[Start of Attachment]
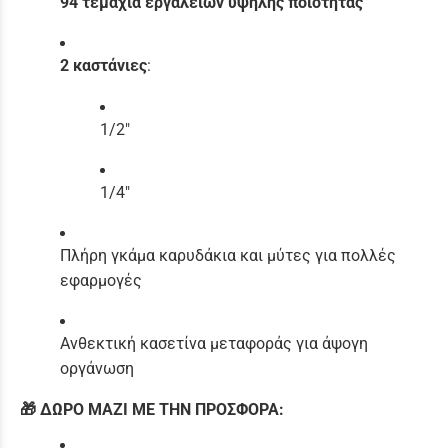
94 τεμάχια εργαλείων υψηλής ποιότητας
2 καστάνιες
:
1/2"
1/4"
Πλήρη γκάμα καρυδάκια και μύτες για πολλές
εφαρμογές
Ανθεκτική κασετίνα μεταφοράς για άψογη
οργάνωση
🎁 ΔΩΡΟ ΜΑΖΙ ΜΕ ΤΗΝ ΠΡΟΣΦΟΡΑ:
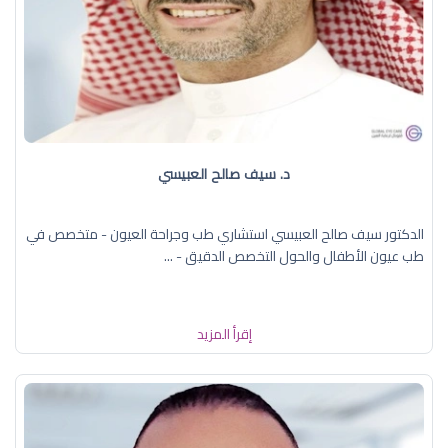
د. سيف صالح العبيسي
الدكتور سيف صالح العبيسي استشاري طب وجراحة العيون - متخصص في
طب عيون الأطفال والحول التخصص الدقيق - ...
إقرأ المزيد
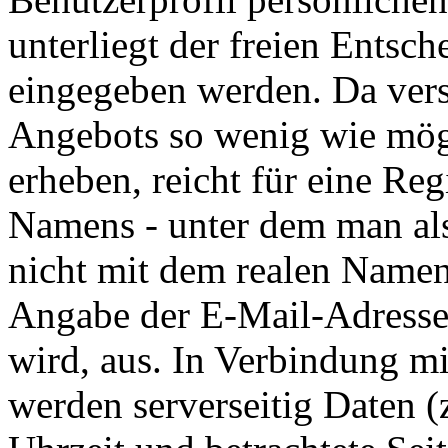
unterliegt der freien Entsc
eingegeben werden. Da vers
Angebots so wenig wie mög
erheben, reicht für eine Re
Namens - unter dem man als
nicht mit dem realen Name
Angabe der E-Mail-Adresse,
wird, aus. In Verbindung mi
werden serverseitig Daten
[End of Attachment]
How to complete this task: Look through the entries above and copy each line that has "werden" in it.

Output of the task:
eingegeben werden. Da vers
werden serverseitig Daten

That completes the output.